* 作業指示 *
以下の行の最初の行から「действовать с точностью」を含む行までを、両端の行も含めて、一字も変えずにそのまま書き出してください。
⟨
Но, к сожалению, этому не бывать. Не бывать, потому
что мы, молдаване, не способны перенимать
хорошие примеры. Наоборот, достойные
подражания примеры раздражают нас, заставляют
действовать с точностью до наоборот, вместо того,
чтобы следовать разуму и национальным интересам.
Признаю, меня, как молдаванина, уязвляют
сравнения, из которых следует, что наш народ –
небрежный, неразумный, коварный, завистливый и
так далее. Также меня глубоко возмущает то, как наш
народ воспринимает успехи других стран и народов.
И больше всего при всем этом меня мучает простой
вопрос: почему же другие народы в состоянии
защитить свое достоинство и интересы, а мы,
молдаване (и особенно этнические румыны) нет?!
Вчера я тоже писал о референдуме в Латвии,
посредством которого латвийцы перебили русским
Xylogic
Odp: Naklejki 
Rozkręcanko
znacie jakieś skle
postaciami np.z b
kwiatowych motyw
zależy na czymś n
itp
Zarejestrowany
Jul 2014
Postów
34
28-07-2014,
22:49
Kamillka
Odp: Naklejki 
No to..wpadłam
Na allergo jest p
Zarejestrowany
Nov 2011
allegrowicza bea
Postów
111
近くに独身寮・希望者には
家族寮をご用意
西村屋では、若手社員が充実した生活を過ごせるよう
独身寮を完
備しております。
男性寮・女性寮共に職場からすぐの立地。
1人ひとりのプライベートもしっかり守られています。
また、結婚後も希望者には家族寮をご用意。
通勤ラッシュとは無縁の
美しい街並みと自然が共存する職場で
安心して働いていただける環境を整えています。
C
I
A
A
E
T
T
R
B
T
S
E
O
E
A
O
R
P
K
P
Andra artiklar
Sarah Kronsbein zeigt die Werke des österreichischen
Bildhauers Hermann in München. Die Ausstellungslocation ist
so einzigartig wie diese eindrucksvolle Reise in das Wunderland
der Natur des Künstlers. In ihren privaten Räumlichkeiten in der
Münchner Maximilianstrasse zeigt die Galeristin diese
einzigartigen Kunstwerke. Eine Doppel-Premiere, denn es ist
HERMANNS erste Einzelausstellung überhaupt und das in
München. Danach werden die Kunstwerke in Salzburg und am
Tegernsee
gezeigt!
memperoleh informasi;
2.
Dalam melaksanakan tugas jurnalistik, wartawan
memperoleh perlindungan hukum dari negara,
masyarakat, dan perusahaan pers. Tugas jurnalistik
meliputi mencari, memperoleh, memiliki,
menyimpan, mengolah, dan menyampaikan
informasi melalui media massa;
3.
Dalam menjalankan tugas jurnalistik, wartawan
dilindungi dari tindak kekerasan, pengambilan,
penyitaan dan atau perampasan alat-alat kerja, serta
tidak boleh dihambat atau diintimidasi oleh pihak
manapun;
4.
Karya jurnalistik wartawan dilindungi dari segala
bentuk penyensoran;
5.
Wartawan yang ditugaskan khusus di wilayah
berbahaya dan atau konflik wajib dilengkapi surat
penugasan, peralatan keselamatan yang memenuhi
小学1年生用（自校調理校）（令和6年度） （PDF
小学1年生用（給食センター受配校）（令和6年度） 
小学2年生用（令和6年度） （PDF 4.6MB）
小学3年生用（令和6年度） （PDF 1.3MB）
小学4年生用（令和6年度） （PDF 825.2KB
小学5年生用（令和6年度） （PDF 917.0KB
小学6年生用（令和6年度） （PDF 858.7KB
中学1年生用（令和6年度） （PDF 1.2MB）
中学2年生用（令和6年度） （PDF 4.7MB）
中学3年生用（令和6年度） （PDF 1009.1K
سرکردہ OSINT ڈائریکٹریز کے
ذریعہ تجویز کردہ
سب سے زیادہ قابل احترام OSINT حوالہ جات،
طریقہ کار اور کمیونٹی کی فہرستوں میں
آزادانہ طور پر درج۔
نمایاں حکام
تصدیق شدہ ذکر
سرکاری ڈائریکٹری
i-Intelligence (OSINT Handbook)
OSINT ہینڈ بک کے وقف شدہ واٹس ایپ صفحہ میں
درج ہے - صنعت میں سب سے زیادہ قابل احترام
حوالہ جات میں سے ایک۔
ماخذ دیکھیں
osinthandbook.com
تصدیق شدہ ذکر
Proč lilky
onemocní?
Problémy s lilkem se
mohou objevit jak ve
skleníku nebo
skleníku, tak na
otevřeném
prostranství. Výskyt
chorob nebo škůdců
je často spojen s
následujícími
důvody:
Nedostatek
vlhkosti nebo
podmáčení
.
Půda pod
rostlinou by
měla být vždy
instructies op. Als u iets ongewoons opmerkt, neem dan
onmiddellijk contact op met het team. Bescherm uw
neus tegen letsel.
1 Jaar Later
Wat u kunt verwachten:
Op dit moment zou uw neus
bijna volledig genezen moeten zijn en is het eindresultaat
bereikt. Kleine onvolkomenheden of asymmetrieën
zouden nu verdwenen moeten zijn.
⟩
* 解答例 *
Но, к сожалению, этому не бывать. Не бывать, потому
что мы, молдаване, не способны перенимать
хорошие примеры. Наоборот, достойные
подражания примеры раздражают нас, заставляют
действовать с точностью до наоборот, вместо того,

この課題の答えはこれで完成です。